The goal is to make sure that the difference is less than or equal totCan fall into a bucket.

For example 🌰, if [0,1,2,3], t = 3, obviously all four numbers should fall in the same bucket.

If t is not +1, then [0,1,2] and [3] will be dropped into different buckets. In order to solve this problem, we need to add +1 to t as size.

So our number line can be partitioned into:

0 1 2 3 4 5 6 7 | | 8 9 10 11 12 13 14 15 | |...

To sum up, let’ssize = t + 1Is essentially because the difference is zerotThe distance between two numbers on the number line is zerot + 1They need to be dropped into the same bucket.

When has been clear about thesizeFor the positive part, we haveidx = nums[i] / size.

  1. How to understand the logic of the negative part?

Since we’re dealing with the positive number, we’re dealing with the value 0, so we’re starting with negative 1.

T = 3 and size = t + 1 = 4.

In the case of [-4,-3,-2,-1], they should fall in a bucket.

Idx = nums[I] / size [-1,-2,-1] / idx = nums[I] / size

The root cause is that when we deal with integers, we’ve already split the values0.

At this point, we need to be rightnums[i]for+ 1Operation (that is, the negative part is moved to the right as a whole on the number line), i.e(nums[i] + 1) / size.

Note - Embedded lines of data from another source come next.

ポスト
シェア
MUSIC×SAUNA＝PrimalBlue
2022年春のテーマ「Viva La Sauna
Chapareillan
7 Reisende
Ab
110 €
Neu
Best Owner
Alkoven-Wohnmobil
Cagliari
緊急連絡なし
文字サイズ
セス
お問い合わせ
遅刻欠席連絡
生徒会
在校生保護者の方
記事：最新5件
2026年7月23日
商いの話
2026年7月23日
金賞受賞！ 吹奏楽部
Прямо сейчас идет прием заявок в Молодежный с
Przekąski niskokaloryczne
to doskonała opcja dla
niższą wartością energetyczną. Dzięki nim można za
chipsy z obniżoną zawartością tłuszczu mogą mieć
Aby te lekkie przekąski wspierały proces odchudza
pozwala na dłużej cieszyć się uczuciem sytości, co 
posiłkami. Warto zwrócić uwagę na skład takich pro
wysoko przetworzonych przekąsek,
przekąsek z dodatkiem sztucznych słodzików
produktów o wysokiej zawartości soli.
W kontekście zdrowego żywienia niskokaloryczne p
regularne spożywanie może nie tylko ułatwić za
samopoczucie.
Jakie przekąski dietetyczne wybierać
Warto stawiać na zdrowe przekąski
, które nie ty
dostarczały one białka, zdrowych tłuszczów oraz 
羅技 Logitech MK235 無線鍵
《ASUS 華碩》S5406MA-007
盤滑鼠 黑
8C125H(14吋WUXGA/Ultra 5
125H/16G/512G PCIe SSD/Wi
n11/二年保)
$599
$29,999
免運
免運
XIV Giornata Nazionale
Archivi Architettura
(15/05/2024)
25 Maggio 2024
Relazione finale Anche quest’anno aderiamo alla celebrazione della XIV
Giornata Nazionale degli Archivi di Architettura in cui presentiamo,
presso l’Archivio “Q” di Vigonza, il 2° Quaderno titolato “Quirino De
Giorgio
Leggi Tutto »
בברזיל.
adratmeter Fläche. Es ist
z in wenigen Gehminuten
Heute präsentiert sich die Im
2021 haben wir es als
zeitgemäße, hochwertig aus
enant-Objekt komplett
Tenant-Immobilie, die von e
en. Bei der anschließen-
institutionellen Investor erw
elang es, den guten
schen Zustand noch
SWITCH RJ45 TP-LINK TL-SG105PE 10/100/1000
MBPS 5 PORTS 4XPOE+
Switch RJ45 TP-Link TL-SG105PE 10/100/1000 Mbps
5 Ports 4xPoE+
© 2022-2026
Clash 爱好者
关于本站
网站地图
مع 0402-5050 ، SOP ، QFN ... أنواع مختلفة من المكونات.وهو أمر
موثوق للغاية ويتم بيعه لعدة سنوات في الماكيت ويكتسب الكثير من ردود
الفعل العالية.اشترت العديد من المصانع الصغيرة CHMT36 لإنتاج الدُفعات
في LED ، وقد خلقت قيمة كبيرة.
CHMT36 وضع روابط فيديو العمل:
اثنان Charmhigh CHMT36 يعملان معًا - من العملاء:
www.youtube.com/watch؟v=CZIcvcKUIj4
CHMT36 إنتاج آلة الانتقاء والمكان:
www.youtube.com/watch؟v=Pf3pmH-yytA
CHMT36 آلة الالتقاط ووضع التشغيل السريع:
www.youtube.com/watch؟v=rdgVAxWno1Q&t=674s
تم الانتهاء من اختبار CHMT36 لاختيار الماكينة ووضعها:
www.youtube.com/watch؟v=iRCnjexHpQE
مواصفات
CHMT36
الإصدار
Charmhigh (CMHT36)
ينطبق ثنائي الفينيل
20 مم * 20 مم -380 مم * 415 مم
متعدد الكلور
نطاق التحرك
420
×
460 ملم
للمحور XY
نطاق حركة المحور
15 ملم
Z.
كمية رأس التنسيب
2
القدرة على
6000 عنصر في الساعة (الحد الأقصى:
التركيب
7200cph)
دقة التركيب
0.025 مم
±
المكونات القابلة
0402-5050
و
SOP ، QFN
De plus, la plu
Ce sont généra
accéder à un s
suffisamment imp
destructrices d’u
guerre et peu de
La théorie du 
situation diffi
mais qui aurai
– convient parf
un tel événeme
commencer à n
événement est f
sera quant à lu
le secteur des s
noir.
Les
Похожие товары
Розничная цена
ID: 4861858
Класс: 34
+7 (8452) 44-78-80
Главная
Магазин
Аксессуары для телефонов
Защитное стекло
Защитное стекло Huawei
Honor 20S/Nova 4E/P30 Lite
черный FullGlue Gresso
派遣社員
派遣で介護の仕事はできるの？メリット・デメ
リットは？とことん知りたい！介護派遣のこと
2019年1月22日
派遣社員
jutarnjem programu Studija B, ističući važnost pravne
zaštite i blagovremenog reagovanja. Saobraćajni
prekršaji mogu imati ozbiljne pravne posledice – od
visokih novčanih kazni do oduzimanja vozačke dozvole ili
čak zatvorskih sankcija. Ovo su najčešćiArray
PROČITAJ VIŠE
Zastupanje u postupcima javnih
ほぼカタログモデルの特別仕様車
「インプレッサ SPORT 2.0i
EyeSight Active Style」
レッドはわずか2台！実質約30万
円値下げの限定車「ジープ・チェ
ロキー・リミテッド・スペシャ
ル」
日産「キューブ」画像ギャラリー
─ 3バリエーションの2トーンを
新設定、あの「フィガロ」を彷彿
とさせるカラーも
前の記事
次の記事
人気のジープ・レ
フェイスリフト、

So the negative part can be divided as well as the positive part.

But since bucket 0 is already in use, we need to build on that- 1, is equivalent to subscript the bucket of the negative part (idxIf you move to the left, you get((nums[i] + 1) / size) - 1.


The last

This is the no.220 of our “Brush through LeetCode” series. The series started on 2021/01/01, and there are 1916 questions on LeetCode by the start date. Some of them have locks, so we will finish all the questions without locks first.

In this series of articles, in addition to explaining how to solve the problem, I will also present the most concise code possible. If a general solution is involved, the corresponding code template will also be used.

In order to facilitate the students to debug and submit the code on the computer, I set up the relevant warehouse: github.com/SharingSour…

In the repository, you’ll see links to the series of articles, the corresponding code for the series of articles, the LeetCode source links, and other preferred solutions.